* What the task requires
Could you give the lines below as a JSON list of strings, one per line, leaving out blank lines and the pictures?

========================================================================

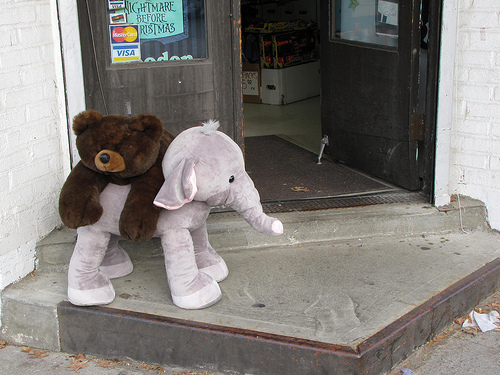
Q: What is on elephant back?
A: Bear.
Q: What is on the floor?
A: Carpet.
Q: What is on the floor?
A: Floor mat.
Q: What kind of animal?
A: Elephant.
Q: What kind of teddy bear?
A: Dark brown plush teddy bear.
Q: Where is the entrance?
A: Diagonal step entrance.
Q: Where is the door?
A: It's propped open.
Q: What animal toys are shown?
A: Elephant and a bear.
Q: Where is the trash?
A: By the steps.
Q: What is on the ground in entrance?
A: A dirty mat.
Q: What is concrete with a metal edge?
A: The step.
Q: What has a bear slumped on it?
A: Faded purple elephant.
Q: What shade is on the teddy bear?
A: Brown.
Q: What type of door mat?
A: A carpet type.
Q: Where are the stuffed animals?
A: On the stoop.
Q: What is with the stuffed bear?
A: Stuffed elephant.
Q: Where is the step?
A: In front of the door.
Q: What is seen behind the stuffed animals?
A: Door that is open.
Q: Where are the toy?
A: On the steps.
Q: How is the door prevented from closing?
A: With a doorstop.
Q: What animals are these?
A: A bear and elephant.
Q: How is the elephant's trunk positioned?
A: Down.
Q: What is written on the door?
A: Nightmare Before Christmas.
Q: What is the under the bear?
A: Elephant.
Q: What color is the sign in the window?
A: Blue.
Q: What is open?
A: Door.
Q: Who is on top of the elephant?
A: Bear.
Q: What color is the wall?
A: White.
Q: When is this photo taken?
A: Daytime.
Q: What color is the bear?
A: Brown.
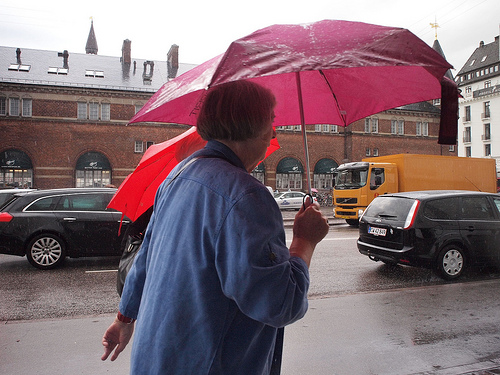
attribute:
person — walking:
[103, 78, 330, 374]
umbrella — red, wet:
[123, 20, 465, 127]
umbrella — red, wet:
[104, 123, 281, 235]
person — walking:
[115, 204, 155, 297]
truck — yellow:
[330, 153, 498, 227]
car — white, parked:
[271, 188, 319, 210]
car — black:
[0, 187, 144, 271]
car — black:
[357, 190, 499, 282]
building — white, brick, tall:
[454, 34, 499, 186]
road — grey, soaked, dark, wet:
[1, 222, 497, 324]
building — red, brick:
[1, 44, 457, 196]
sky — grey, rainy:
[1, 1, 499, 74]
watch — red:
[115, 310, 135, 326]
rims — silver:
[29, 235, 62, 266]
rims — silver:
[442, 249, 465, 275]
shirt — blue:
[116, 138, 310, 374]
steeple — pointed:
[84, 19, 99, 55]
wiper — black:
[377, 212, 396, 220]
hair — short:
[196, 79, 276, 141]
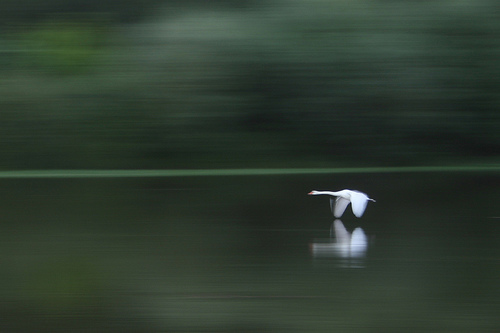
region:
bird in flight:
[297, 158, 394, 267]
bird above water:
[269, 149, 435, 266]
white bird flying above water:
[270, 145, 440, 283]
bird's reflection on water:
[276, 137, 401, 310]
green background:
[80, 189, 240, 302]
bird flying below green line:
[303, 150, 395, 255]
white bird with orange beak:
[300, 155, 396, 265]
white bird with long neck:
[292, 140, 449, 267]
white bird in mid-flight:
[267, 141, 429, 230]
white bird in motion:
[240, 137, 497, 262]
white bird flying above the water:
[299, 179, 381, 238]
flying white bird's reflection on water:
[294, 208, 387, 271]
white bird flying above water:
[298, 178, 388, 214]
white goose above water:
[295, 155, 380, 226]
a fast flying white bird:
[296, 171, 381, 221]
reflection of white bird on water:
[300, 217, 391, 272]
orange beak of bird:
[301, 180, 311, 200]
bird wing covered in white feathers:
[345, 190, 366, 215]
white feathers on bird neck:
[315, 185, 335, 200]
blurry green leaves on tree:
[0, 15, 106, 70]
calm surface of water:
[95, 180, 245, 295]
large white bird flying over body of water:
[300, 180, 381, 230]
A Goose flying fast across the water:
[294, 170, 396, 230]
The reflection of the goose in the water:
[306, 221, 378, 273]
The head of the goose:
[308, 187, 329, 199]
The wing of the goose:
[351, 191, 369, 216]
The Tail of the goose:
[358, 190, 379, 207]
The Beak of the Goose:
[306, 189, 312, 197]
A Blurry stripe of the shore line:
[0, 162, 499, 186]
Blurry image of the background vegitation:
[0, 14, 490, 134]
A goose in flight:
[306, 176, 374, 223]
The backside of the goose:
[334, 185, 378, 197]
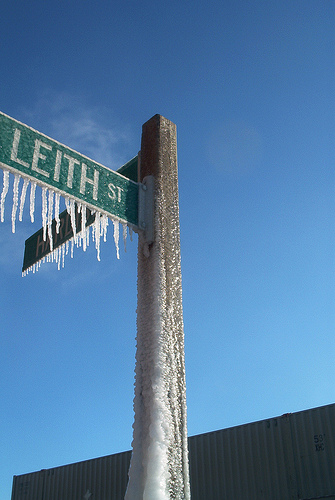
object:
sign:
[0, 111, 138, 225]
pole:
[140, 114, 187, 499]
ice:
[124, 180, 139, 224]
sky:
[2, 2, 333, 62]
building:
[11, 403, 335, 499]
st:
[107, 182, 124, 202]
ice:
[124, 188, 191, 499]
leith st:
[9, 127, 122, 204]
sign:
[20, 155, 146, 272]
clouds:
[0, 85, 125, 170]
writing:
[313, 434, 326, 453]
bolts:
[140, 182, 147, 193]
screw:
[141, 221, 146, 229]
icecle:
[94, 212, 101, 261]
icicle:
[12, 175, 22, 237]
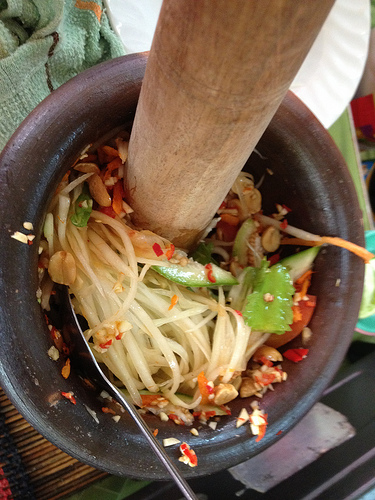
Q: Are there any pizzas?
A: No, there are no pizzas.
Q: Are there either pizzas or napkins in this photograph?
A: No, there are no pizzas or napkins.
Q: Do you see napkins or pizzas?
A: No, there are no pizzas or napkins.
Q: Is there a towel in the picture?
A: Yes, there is a towel.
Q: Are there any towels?
A: Yes, there is a towel.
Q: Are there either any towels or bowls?
A: Yes, there is a towel.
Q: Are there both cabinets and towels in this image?
A: No, there is a towel but no cabinets.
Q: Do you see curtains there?
A: No, there are no curtains.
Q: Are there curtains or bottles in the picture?
A: No, there are no curtains or bottles.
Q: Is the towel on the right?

========================================================================

* Exercise result
[
  "Q: What is on elephant back?",
  "A: Bear.",
  "Q: What is on the floor?",
  "A: Carpet.",
  "Q: What is on the floor?",
  "A: Floor mat.",
  "Q: What kind of animal?",
  "A: Elephant.",
  "Q: What kind of teddy bear?",
  "A: Dark brown plush teddy bear.",
  "Q: Where is the entrance?",
  "A: Diagonal step entrance.",
  "Q: Where is the door?",
  "A: It's propped open.",
  "Q: What animal toys are shown?",
  "A: Elephant and a bear.",
  "Q: Where is the trash?",
  "A: By the steps.",
  "Q: What is on the ground in entrance?",
  "A: A dirty mat.",
  "Q: What is concrete with a metal edge?",
  "A: The step.",
  "Q: What has a bear slumped on it?",
  "A: Faded purple elephant.",
  "Q: What shade is on the teddy bear?",
  "A: Brown.",
  "Q: What type of door mat?",
  "A: A carpet type.",
  "Q: Where are the stuffed animals?",
  "A: On the stoop.",
  "Q: What is with the stuffed bear?",
  "A: Stuffed elephant.",
  "Q: Where is the step?",
  "A: In front of the door.",
  "Q: What is seen behind the stuffed animals?",
  "A: Door that is open.",
  "Q: Where are the toy?",
  "A: On the steps.",
  "Q: How is the door prevented from closing?",
  "A: With a doorstop.",
  "Q: What animals are these?",
  "A: A bear and elephant.",
  "Q: How is the elephant's trunk positioned?",
  "A: Down.",
  "Q: What is written on the door?",
  "A: Nightmare Before Christmas.",
  "Q: What is the under the bear?",
  "A: Elephant.",
  "Q: What color is the sign in the window?",
  "A: Blue.",
  "Q: What is open?",
  "A: Door.",
  "Q: Who is on top of the elephant?",
  "A: Bear.",
  "Q: What color is the wall?",
  "A: White.",
  "Q: When is this photo taken?",
  "A: Daytime.",
  "Q: What color is the bear?",
  "A: Brown.",
  "attribute:",
  "person — walking:",
  "[103, 78, 330, 374]",
  "umbrella — red, wet:",
  "[123, 20, 465, 127]",
  "umbrella — red, wet:",
  "[104, 123, 281, 235]",
  "person — walking:",
  "[115, 204, 155, 297]",
  "truck — yellow:",
  "[330, 153, 498, 227]",
  "car — white, parked:",
  "[271, 188, 319, 210]",
  "car — black:",
  "[0, 187, 144, 271]",
  "car — black:",
  "[357, 190, 499, 282]",
  "building — white, brick, tall:",
  "[454, 34, 499, 186]",
  "road — grey, soaked, dark, wet:",
  "[1, 222, 497, 324]",
  "building — red, brick:",
  "[1, 44, 457, 196]",
  "sky — grey, rainy:",
  "[1, 1, 499, 74]",
  "watch — red:",
  "[115, 310, 135, 326]",
  "rims — silver:",
  "[29, 235, 62, 266]",
  "rims — silver:",
  "[442, 249, 465, 275]",
  "shirt — blue:",
  "[116, 138, 310, 374]",
  "steeple — pointed:",
  "[84, 19, 99, 55]",
  "wiper — black:",
  "[377, 212, 396, 220]",
  "hair — short:",
  "[196, 79, 276, 141]",
  "region:",
  "bird in flight:",
  "[297, 158, 394, 267]",
  "bird above water:",
  "[269, 149, 435, 266]",
  "white bird flying above water:",
  "[270, 145, 440, 283]",
  "bird's reflection on water:",
  "[276, 137, 401, 310]",
  "green background:",
  "[80, 189, 240, 302]",
  "bird flying below green line:",
  "[303, 150, 395, 255]",
  "white bird with orange beak:",
  "[300, 155, 396, 265]",
  "white bird with long neck:",
  "[292, 140, 449, 267]",
  "white bird in mid-flight:",
  "[267, 141, 429, 230]",
  "white bird in motion:",
  "[240, 137, 497, 262]",
  "white bird flying above the water:",
  "[299, 179, 381, 238]",
  "flying white bird's reflection on water:",
  "[294, 208, 387, 271]",
  "white bird flying above water:",
  "[298, 178, 388, 214]",
  "white goose above water:",
  "[295, 155, 380, 226]",
  "a fast flying white bird:",
  "[296, 171, 381, 221]",
  "reflection of white bird on water:",
  "[300, 217, 391, 272]",
  "orange beak of bird:",
  "[301, 180, 311, 200]",
  "bird wing covered in white feathers:",
  "[345, 190, 366, 215]",
  "white feathers on bird neck:",
  "[315, 185, 335, 200]",
  "blurry green leaves on tree:",
  "[0, 15, 106, 70]",
  "calm surface of water:",
  "[95, 180, 245, 295]",
  "large white bird flying over body of water:",
  "[300, 180, 381, 230]",
  "A Goose flying fast across the water:",
  "[294, 170, 396, 230]",
  "The reflection of the goose in the water:",
  "[306, 221, 378, 273]",
  "The head of the goose:",
  "[308, 187, 329, 199]",
  "The wing of the goose:",
  "[351, 191, 369, 216]",
  "The Tail of the goose:",
  "[358, 190, 379, 207]",
  "The Beak of the Goose:",
  "[306, 189, 312, 197]",
  "A Blurry stripe of the shore line:",
  "[0, 162, 499, 186]",
  "Blurry image of the background vegitation:",
  "[0, 14, 490, 134]",
  "A goose in flight:",
  "[306, 176, 374, 223]",
  "The backside of the goose:",
  "[334, 185, 378, 197]",
  "object:",
  "sign:",
  "[0, 111, 138, 225]",
  "pole:",
  "[140, 114, 187, 499]",
  "ice:",
  "[124, 180, 139, 224]",
  "sky:",
  "[2, 2, 333, 62]",
  "building:",
  "[11, 403, 335, 499]",
  "st:",
  "[107, 182, 124, 202]",
  "ice:",
  "[124, 188, 191, 499]",
  "leith st:",
  "[9, 127, 122, 204]",
  "sign:",
  "[20, 155, 146, 272]",
  "clouds:",
  "[0, 85, 125, 170]",
  "writing:",
  "[313, 434, 326, 453]",
  "bolts:",
  "[140, 182, 147, 193]",
  "screw:",
  "[141, 221, 146, 229]",
  "icecle:",
  "[94, 212, 101, 261]",
  "icicle:",
  "[12, 175, 22, 237]",
  "Q: Are there any pizzas?",
  "A: No, there are no pizzas.",
  "Q: Are there either pizzas or napkins in this photograph?",
  "A: No, there are no pizzas or napkins.",
  "Q: Do you see napkins or pizzas?",
  "A: No, there are no pizzas or napkins.",
  "Q: Is there a towel in the picture?",
  "A: Yes, there is a towel.",
  "Q: Are there any towels?",
  "A: Yes, there is a towel.",
  "Q: Are there either any towels or bowls?",
  "A: Yes, there is a towel.",
  "Q: Are there both cabinets and towels in this image?",
  "A: No, there is a towel but no cabinets.",
  "Q: Do you see curtains there?",
  "A: No, there are no curtains.",
  "Q: Are there curtains or bottles in the picture?",
  "A: No, there are no curtains or bottles.",
  "Q: Is the towel on the right?"
]